The Supreme Court, by a 2:1 majority, has held that a resolution plan containing a proposed combination under the Insolvency and Bankruptcy Code (IBC) must receive prior approval from the Competition Commission of India (CCI) before being placed before the Committee of Creditors (CoC). This ruling is rooted in the interpretation of the proviso to Section 31(4) of the IBC, which explicitly mandates that such approval must be obtained before the CoC considers and approves a resolution plan.
The Court, in its analysis, underscored the significance of the word 'prior' in the proviso. Justices Hrishikesh Roy and Sudhanshu Dhulia, forming the majority, held that the legislative intent was clear in requiring the CCI’s approval before the CoC’s evaluation. They reasoned that any deviation from this requirement would undermine statutory integrity and stakeholder confidence. The Court found that the literal interpretation of the provision should be upheld, and the approval of the CCI must precede CoC consideration to prevent post-facto modifications that may escape scrutiny.
However, Justice SVN Bhatti dissented, opining that the proviso to Section 31(4) should be interpreted as a directory rather than mandatory. According to him, as long as CCI approval is obtained before final adjudication by the National Company Law Tribunal (NCLT), the resolution process remains compliant with both the IBC and the Competition Act. He contended that a strict reading of the proviso could lead to undue delays in insolvency resolution and could impede the ‘going concern’ objective of the IBC. Justice Bhatti also noted that the statutory framework provides for a reasonable period post-CoC approval to obtain necessary regulatory clearances, and insisted that the requirement of prior CCI approval should not be construed as an absolute prerequisite for CoC consideration.
The factual background of this case involved the resolution process of Hindustan National Glass and Industries Ltd. (HNGIL). The appellant, an unsuccessful resolution applicant, contested the approval of a resolution plan submitted by AGI Greenpac, which included a combination that required CCI clearance. AGI Greenpac had initially approached the CCI for approval of its proposed combination, but its first application was declared invalid. Subsequently, the CoC approved AGI Greenpac’s resolution plan before obtaining CCI’s final approval, which was later granted subject to modifications. The appellant challenged this sequence of events before the NCLT, which upheld the CoC's decision, and the NCLAT also affirmed the approval while holding that prior CCI clearance was only a directory.
The Supreme Court examined the interplay between the IBC and the Competition Act to determine whether CoC approval could precede CCI’s decision. The majority observed that a literal interpretation of Section 31(4) was necessary, as legislative intent explicitly mandated prior CCI approval. They emphasized that the CoC’s commercial wisdom must be exercised on a fully compliant resolution plan, rather than one subject to subsequent regulatory modifications. The Court also pointed out that permitting CoC approval before CCI clearance could create an impractical scenario where post-approval modifications imposed by the CCI would not be subject to creditor scrutiny.

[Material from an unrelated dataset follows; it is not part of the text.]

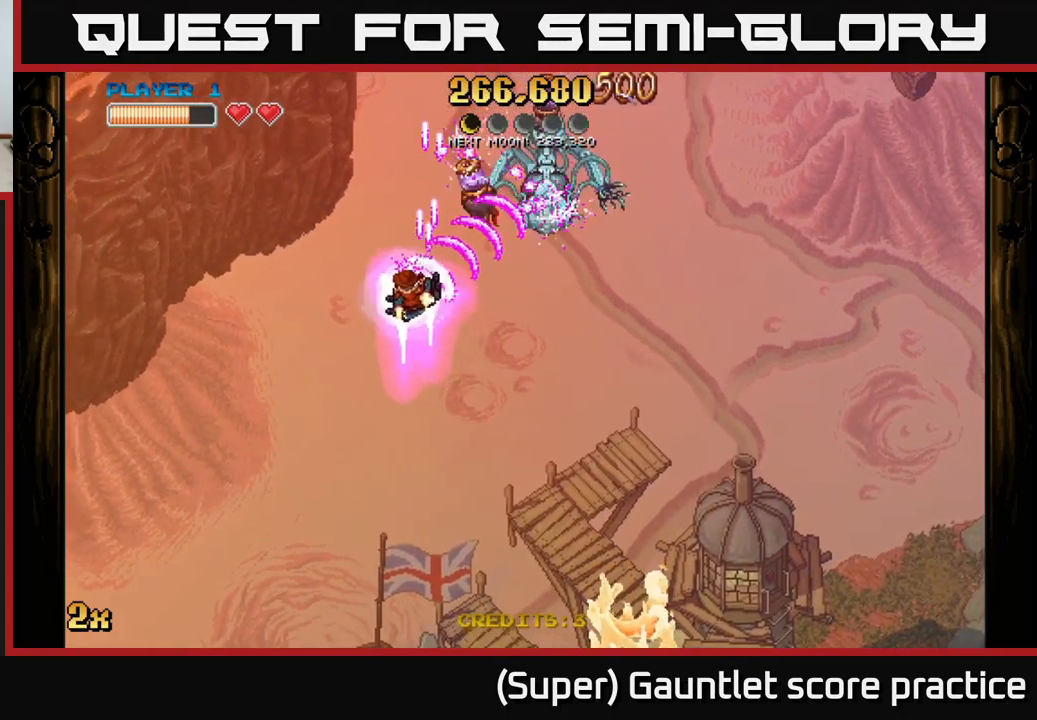
{"buttons": ["A"], "left_stick": "down", "events": [[200, "left_stick", "up-right"], [384, "left_stick", "down-right"], [500, "left_stick", "down"]]}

Furthermore, the Supreme Court rejected arguments that strict adherence to prior CCI approval would cause delays in insolvency resolution. The judgment highlighted that CCI has prescribed timelines for approving combinations, and the IBC framework allows for a reasonable extension of the corporate insolvency resolution process where necessary. The Court also dismissed claims that the requirement for prior approval conflicts with the principle of commercial wisdom, reasoning that legislative design places compliance with regulatory mandates above discretionary decision-making by creditors.
The Court also addressed the issue of locus standi raised against the appellant. It reaffirmed that insolvency proceedings, once initiated, acquire an in rem character, meaning that any party aggrieved by a resolution plan’s approval has the right to challenge it. The Court observed that under both the IBC and the Competition Act, ‘any person aggrieved’ is to be interpreted broadly, ensuring that regulatory compliance is enforced through judicial scrutiny.
Consequently, the Supreme Court set aside the approval of AGI Greenpac’s resolution plan and remanded the matter for fresh consideration by the CoC, subject to the condition that only resolution plans with prior CCI approval would be eligible for consideration. This judgment solidifies the requirement that regulatory clearances must be secured before CoC exercises its commercial wisdom, ensuring that competition law considerations are integrated into the insolvency resolution process at the appropriate stage. This ruling is expected to have significant implications for future insolvency cases involving mergers and acquisitions, reinforcing the principle that statutory compliance is paramount in corporate restructuring under the IBC.